▶ About this task: Report every line of the records below that contains the word "those", copying each line in full. Case counts.

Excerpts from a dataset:
------------------------------------------------------------
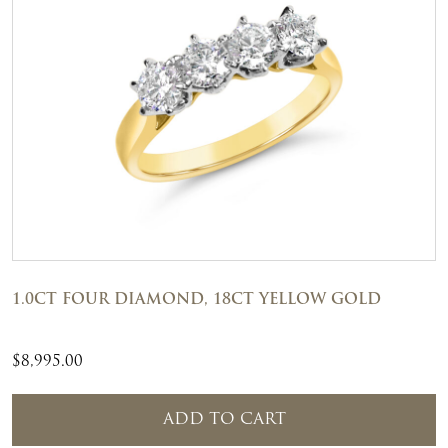
1.0CT FOUR DIAMOND, 18CT YELLOW GOLD
$
8,995.00
ADD TO CART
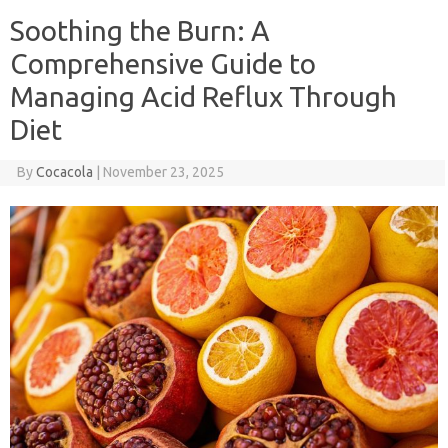
Soothing the Burn: A
Comprehensive Guide to
Managing Acid Reflux Through
Diet
By
Cocacola
|
November 23, 2025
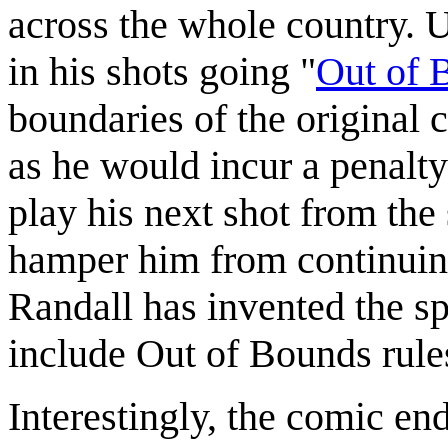
across the whole country. U
in his shots going "
Out of 
boundaries of the original 
as he would incur a penalt
play his next shot from the
hamper him from continuing
Randall has invented the s
include Out of Bounds rule
Interestingly, the comic en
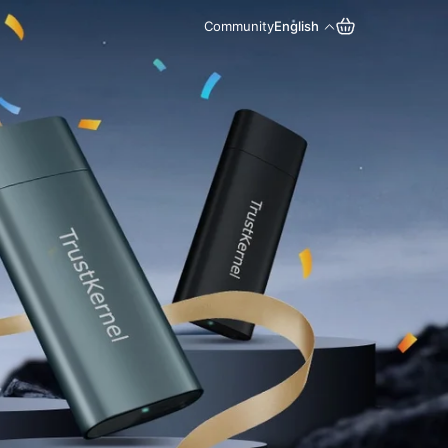
Community
English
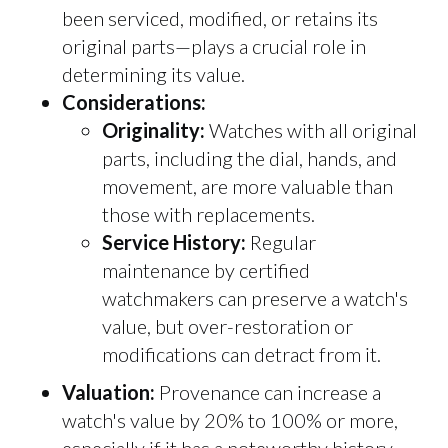
been serviced, modified, or retains its
original parts—plays a crucial role in
determining its value.
Considerations:
Originality:
Watches with all original
parts, including the dial, hands, and
movement, are more valuable than
those with replacements.
Service History:
Regular
maintenance by certified
watchmakers can preserve a watch's
value, but over-restoration or
modifications can detract from it.
Valuation:
Provenance can increase a
watch's value by 20% to 100% or more,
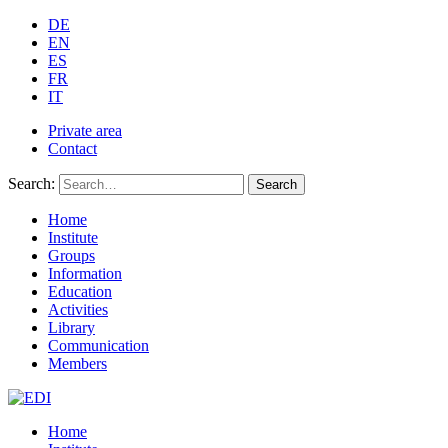
DE
EN
ES
FR
IT
Private area
Contact
Search:
Search
Home
Institute
Groups
Information
Education
Activities
Library
Communication
Members
Home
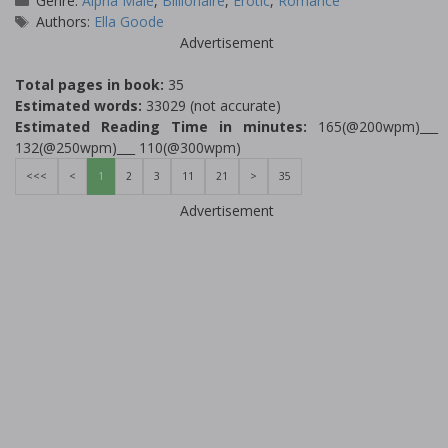
Genre:
Alpha Male
,
Billionaire
,
Erotic
,
Romance
Tags
Authors:
Ella Goode
Advertisement
Total pages in book:
35
Estimated words:
33029 (not accurate)
Estimated Reading Time in minutes:
165(@200wpm)___
132(@250wpm)___ 110(@300wpm)
<<<
<
1
2
3
11
21
>
35
Advertisement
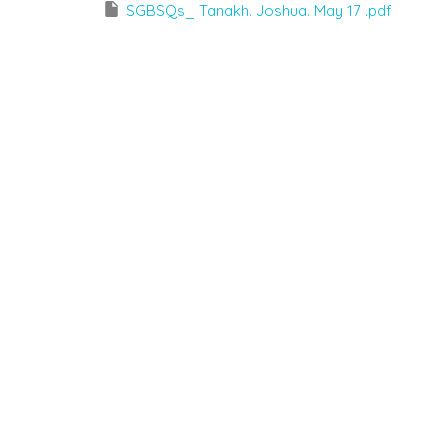
SGBSQs_ Tanakh. Joshua. May 17 .pdf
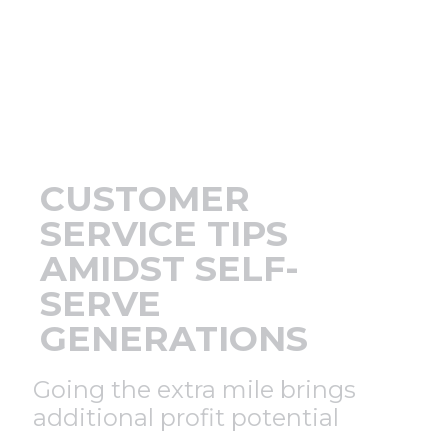
Support
Finance
News
CUSTOMER
Request
SERVICE TIPS
AMIDST SELF-
About U
SERVE
GENERATIONS
Contact 
Going the extra mile brings
additional profit potential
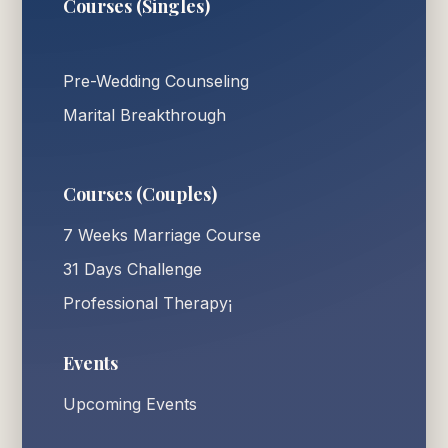
Courses (Singles)
Pre-Wedding Counseling
Marital Breakthrough
Courses (Couples)
7 Weeks Marriage Course
31 Days Challenge
Professional Therapy¡
Events
Upcoming Events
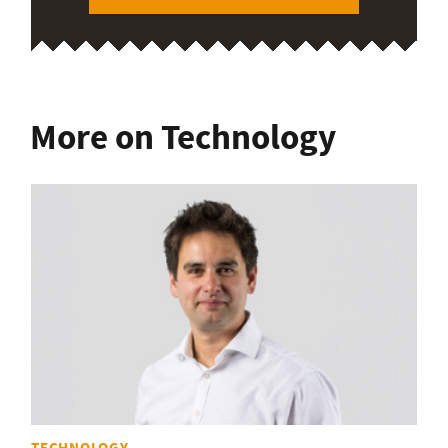
More on Technology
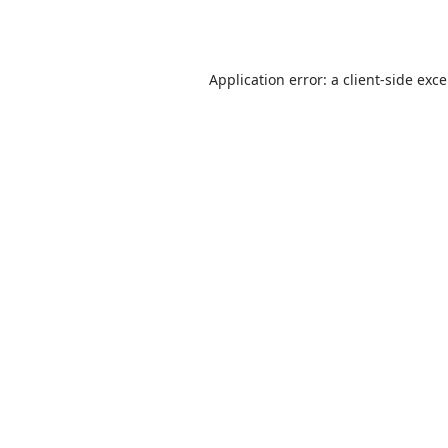
Application error: a
client
-side exc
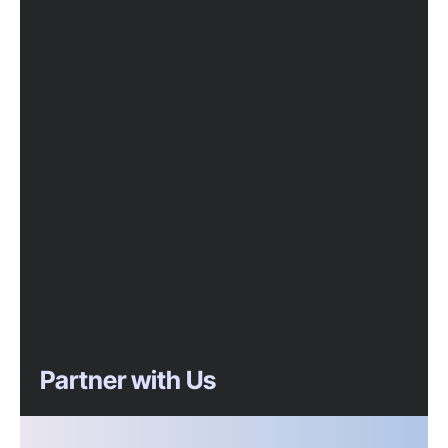
Partner with Us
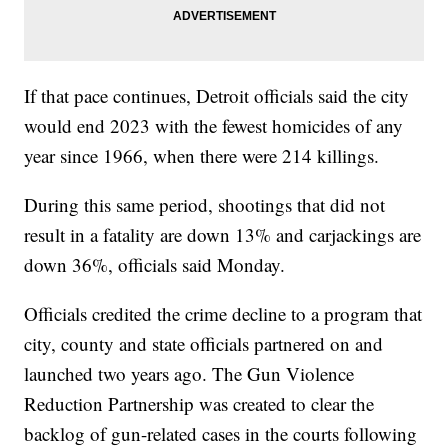
If that pace continues, Detroit officials said the city
would end 2023 with the fewest homicides of any
year since 1966, when there were 214 killings.
During this same period, shootings that did not
result in a fatality are down 13% and carjackings are
down 36%, officials said Monday.
Officials credited the crime decline to a program that
city, county and state officials partnered on and
launched two years ago. The Gun Violence
Reduction Partnership was created to clear the
backlog of gun-related cases in the courts following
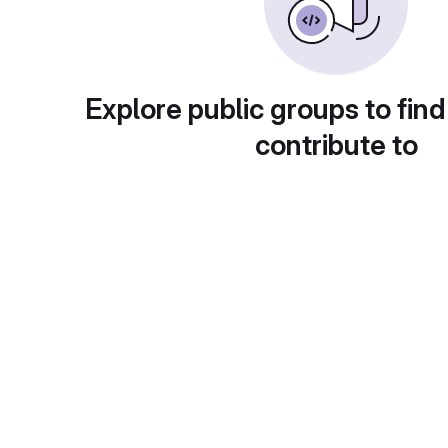
Explore public groups to find
contribute to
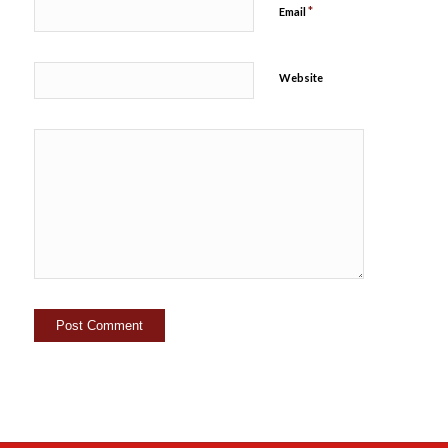
*
Email
Website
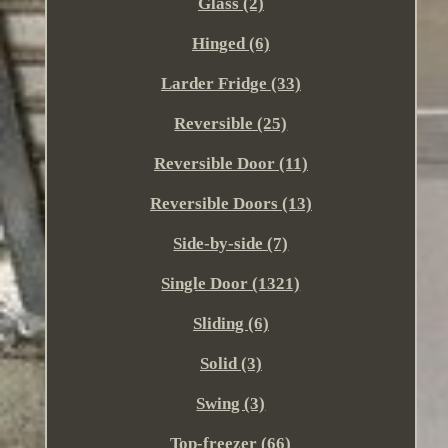
Glass (2)
Hinged (6)
Larder Fridge (33)
Reversible (25)
Reversible Door (11)
Reversible Doors (13)
Side-by-side (7)
Single Door (1321)
Sliding (6)
Solid (3)
Swing (3)
Top-freezer (66)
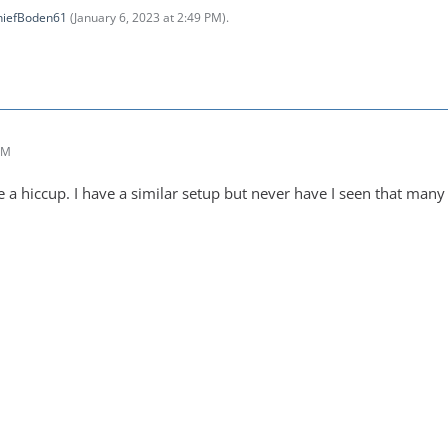
hiefBoden61
(
January 6, 2023 at 2:49 PM
).
PM
 a hiccup. I have a similar setup but never have I seen that many 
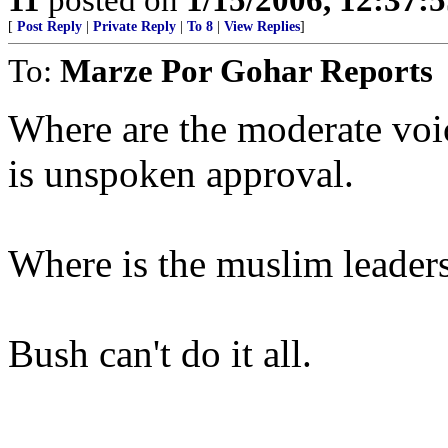
[
Post Reply
|
Private Reply
|
To 8
|
View Replies
]
To:
Marze Por Gohar Reports
Where are the moderate voi
is unspoken approval.
Where is the muslim leader
Bush can't do it all.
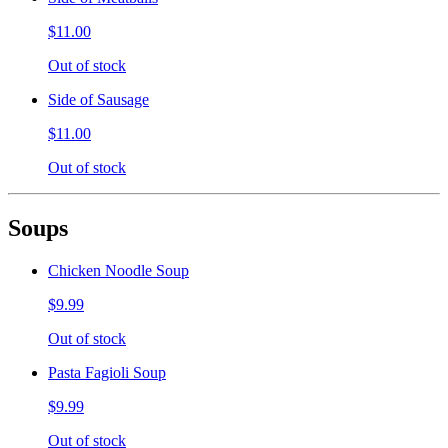
$11.00
Out of stock
Side of Sausage
$11.00
Out of stock
Soups
Chicken Noodle Soup
$9.99
Out of stock
Pasta Fagioli Soup
$9.99
Out of stock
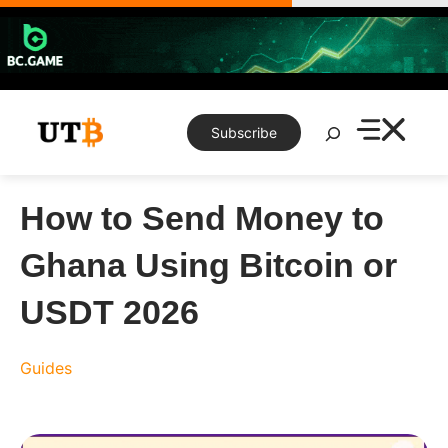
Skip
to
content
Search
Subscribe
How to Send Money to
Ghana Using Bitcoin or
USDT 2026
Guides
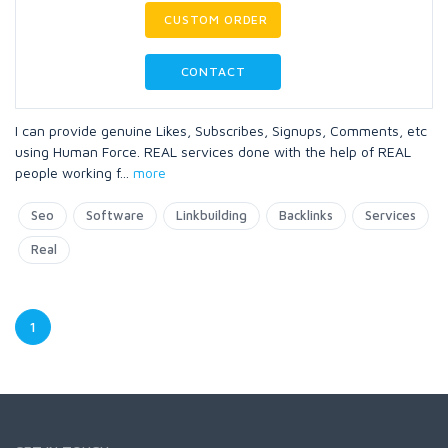
CUSTOM ORDER
CONTACT
I can provide genuine Likes, Subscribes, Signups, Comments, etc
using Human Force. REAL services done with the help of REAL
people working f
...
more
Seo
Software
Linkbuilding
Backlinks
Services
Real
1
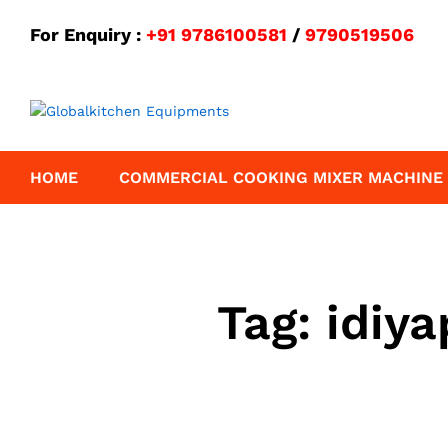
For Enquiry :
+91 9786100581
/
9790519506
HOME
COMMERCIAL COOKING MIXER MACHINE
Tag:
idiy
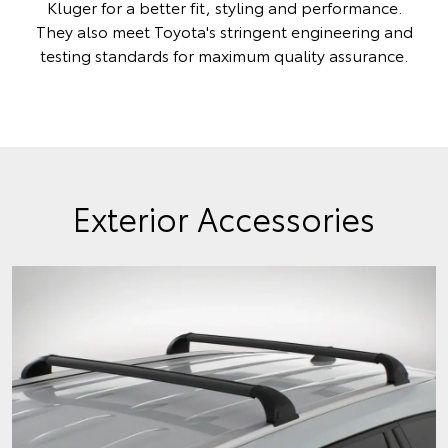
Kluger for a better fit, styling and performance.
They also meet Toyota's stringent engineering and
testing standards for maximum quality assurance.
Exterior Accessories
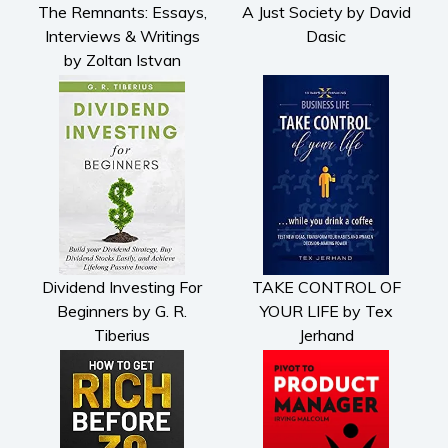
The Remnants: Essays,
A Just Society by David
Interviews & Writings
Dasic
by Zoltan Istvan
Dividend Investing For
TAKE CONTROL OF
Beginners by G. R.
YOUR LIFE by Tex
Tiberius
Jerhand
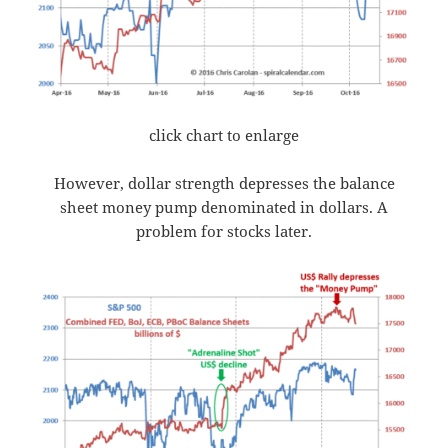
click chart to enlarge
However, dollar strength depresses the balance
sheet money pump denominated in dollars. A
problem for stocks later.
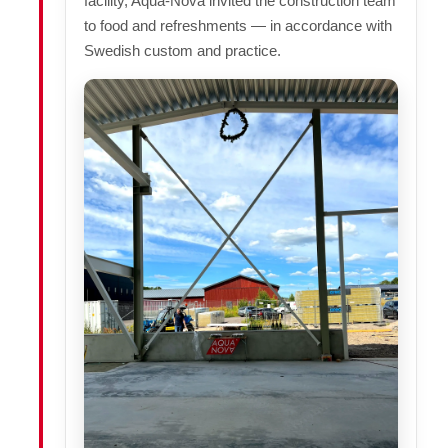
facility, Aqua-Nova invited the construction team
to food and refreshments — in accordance with
Swedish custom and practice.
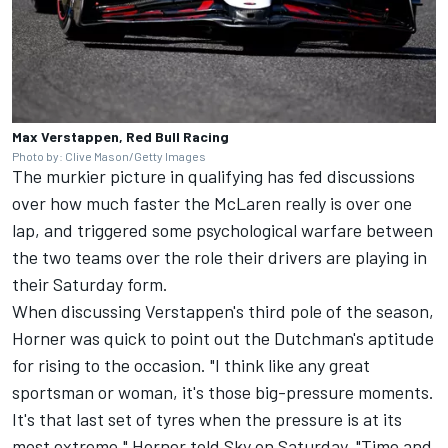
Max Verstappen, Red Bull Racing
Photo by: Clive Mason/Getty Images
The murkier picture in qualifying has fed discussions
over how much faster the McLaren really is over one
lap, and triggered some psychological warfare between
the two teams over the role their drivers are playing in
their Saturday form.
When discussing Verstappen's third pole of the season,
Horner was quick to point out the Dutchman's aptitude
for rising to the occasion. "I think like any great
sportsman or woman, it's those big-pressure moments.
It's that last set of tyres when the pressure is at its
most extreme," Horner told Sky on Saturday. "Time and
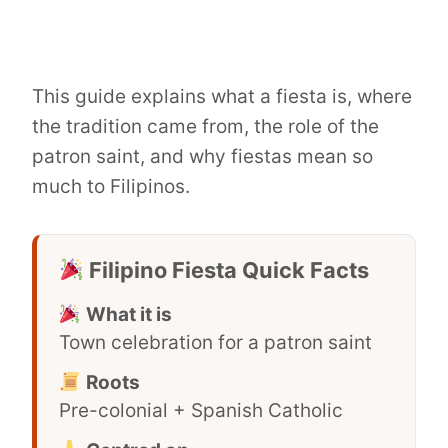
This guide explains what a fiesta is, where
the tradition came from, the role of the
patron saint, and why fiestas mean so
much to Filipinos.
Filipino Fiesta Quick Facts
What it is
Town celebration for a patron saint
Roots
Pre-colonial + Spanish Catholic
------------------------------------------------------------
▶ Exercise result:
those with replacements.
sportsman or woman, it's those big-pressure moments.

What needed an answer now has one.